Si nous nous sommes décidés
à traduire à nouveau ce volume, c'est
qu'on nous l'a demandé, c'est que nous en
avions eu autrefois l'idée. Le projet nous
en avait été suggéré
par un chrétien distingué, qui
envisageait ce livre comme le chef d'oeuvre d'O.

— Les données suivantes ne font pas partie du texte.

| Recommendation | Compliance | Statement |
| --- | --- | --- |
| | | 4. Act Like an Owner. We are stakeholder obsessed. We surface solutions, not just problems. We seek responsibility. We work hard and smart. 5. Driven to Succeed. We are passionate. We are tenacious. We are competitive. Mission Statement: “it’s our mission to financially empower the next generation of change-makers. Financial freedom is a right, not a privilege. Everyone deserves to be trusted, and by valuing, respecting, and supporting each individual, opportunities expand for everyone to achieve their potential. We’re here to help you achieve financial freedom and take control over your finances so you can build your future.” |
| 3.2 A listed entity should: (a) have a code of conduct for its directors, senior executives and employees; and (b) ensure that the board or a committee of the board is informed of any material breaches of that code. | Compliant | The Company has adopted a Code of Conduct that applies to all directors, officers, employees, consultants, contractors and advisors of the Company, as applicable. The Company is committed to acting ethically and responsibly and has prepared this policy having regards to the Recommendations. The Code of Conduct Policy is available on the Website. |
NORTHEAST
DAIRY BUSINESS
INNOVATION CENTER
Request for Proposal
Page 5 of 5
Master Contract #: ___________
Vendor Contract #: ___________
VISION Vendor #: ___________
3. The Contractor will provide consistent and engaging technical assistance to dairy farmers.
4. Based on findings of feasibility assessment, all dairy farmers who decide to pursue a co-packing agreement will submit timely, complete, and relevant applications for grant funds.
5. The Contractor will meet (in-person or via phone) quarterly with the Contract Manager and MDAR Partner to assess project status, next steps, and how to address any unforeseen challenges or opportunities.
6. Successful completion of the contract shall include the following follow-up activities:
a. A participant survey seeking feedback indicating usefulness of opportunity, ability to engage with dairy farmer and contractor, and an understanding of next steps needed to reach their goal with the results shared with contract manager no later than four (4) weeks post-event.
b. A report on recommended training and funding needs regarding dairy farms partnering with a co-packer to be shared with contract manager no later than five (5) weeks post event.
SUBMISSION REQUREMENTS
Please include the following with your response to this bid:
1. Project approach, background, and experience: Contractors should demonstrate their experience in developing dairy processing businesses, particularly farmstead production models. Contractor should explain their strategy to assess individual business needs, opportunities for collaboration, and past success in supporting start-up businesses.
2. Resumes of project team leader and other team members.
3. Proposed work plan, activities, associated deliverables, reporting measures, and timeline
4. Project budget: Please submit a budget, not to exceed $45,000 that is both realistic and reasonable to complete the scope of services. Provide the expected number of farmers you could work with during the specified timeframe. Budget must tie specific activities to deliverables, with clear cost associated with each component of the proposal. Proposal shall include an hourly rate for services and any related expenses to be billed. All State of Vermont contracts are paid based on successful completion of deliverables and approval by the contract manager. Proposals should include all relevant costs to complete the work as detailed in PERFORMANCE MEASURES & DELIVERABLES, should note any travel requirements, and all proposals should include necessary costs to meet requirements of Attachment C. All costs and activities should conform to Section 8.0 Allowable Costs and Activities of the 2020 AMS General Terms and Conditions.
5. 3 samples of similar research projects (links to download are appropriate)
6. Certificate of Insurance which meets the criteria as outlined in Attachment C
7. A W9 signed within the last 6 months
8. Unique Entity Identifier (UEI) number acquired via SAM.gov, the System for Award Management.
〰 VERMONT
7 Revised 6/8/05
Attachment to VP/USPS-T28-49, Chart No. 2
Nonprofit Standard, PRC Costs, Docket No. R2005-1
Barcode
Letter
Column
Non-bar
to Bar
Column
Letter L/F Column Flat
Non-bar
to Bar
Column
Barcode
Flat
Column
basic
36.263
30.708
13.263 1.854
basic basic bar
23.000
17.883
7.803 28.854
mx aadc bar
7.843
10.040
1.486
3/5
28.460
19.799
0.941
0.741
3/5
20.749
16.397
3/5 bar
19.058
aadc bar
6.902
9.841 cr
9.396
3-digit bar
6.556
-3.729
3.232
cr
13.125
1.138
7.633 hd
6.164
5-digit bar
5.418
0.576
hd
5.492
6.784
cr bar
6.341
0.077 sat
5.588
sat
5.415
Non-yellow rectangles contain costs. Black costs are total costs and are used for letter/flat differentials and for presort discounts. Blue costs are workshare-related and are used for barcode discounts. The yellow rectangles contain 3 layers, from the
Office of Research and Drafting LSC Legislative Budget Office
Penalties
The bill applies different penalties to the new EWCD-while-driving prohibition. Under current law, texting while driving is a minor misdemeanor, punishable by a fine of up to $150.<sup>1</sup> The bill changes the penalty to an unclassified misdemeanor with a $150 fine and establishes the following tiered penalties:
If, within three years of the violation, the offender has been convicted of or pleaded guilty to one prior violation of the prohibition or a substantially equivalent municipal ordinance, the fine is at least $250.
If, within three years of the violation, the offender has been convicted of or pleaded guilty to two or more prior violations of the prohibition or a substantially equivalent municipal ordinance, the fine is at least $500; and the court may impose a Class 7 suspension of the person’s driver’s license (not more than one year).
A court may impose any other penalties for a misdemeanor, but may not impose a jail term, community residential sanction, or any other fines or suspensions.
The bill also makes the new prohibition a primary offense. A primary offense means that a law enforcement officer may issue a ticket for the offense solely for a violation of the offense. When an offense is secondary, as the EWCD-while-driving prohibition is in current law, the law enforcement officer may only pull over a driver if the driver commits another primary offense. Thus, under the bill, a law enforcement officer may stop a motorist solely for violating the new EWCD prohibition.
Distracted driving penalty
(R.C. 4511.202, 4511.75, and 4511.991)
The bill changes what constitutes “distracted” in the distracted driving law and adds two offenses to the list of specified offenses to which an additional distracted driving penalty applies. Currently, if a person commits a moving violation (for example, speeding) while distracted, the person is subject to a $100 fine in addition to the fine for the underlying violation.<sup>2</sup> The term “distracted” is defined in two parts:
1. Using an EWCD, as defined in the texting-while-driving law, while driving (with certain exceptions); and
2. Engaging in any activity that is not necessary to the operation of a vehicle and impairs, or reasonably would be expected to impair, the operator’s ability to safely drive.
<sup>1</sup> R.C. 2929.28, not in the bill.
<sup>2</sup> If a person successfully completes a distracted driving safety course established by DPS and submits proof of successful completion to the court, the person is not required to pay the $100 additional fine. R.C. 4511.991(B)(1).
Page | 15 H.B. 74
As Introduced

Funcke. Et nous ne sommes pas éloigné
actuellement de partager cet avis.
Ce ne sont pas seulement les qualités
ordinaires de Funcke qui brillent ici. Nous savions
depuis longtemps qu'il était
considéré en Allemagne, dans certains
cercles, comme un véritable
théologien. Et le titre nous avait parfois
surpris. Pourtant l'Université de Halle l'a
confirmé en conférant, il y a
quelques années, à l'auteur de :
Dans le monde de la foi le
diplôme de docteur. Eh bien, le dirons-nous,
notre commerce avec ce dernier ouvrage est venu
pleinement justifier pour nous cette
distinction.
Oh ! ne craignez pas le
pédantisme chez un Funcke. C'est un
théologien très laïque, vous
faisant faire de la théologie sans que vous
vous en doutiez, parlant toujours le langage de
tous. Mais il a émis, dans son étude
sur Abraham, des idées si justes concernant
la nature de la foi, ses crises, son
développement ; il a si bien
semé ici, à propos des actes du
patriarche, les aperçus ingénieux,
neufs et profonds, que nous ne pouvons pas ne pas
reconnaître en lui un maître dans la
psychologie morale et religieuse.
Certaines pages d'O. Funcke sont, non
seulement, à lire, mais à relire. Et
nous croyons celles-ci du nombre.
Commugny, septembre 1901.
JULES GINDRAUX.
I
Vérités vieilles et toujours
jeunes.
L'Éternel dit à
Abram : « Va-t'en de ton pays, de ta
patrie. et de la maison de ton père, dans le
pays que je te montrerai. Je ferai de toi une
grande nation, et je te bénirai je rendrai
ton nom grand, et tu seras une source de
bénédictions. Je bénirai ceux
qui te béniront, et je maudirai ceux qui te
maudiront ; et toutes les familles de la terre
seront bénies en
toi. »
Gen. XII 1-3.
1. La naissance mystérieuse de la
foi.
Transportez-vous avec moi, lecteur, au sein d'un
lointain passé. L'aiguille qui marque le
temps à l'horloge de l'histoire humaine en
est à ses premiers pas.
À peine quelques siècles
se sont-ils écoulés, depuis que le
déluge a couvert de ses eaux le berceau de
l'humanité primitive ; il faudra
compter 1300 ans encore jusqu'à la fondation
de Rome ; enfin un espace de 2000 ans nous
sépare encore de la naissance du Sauveur.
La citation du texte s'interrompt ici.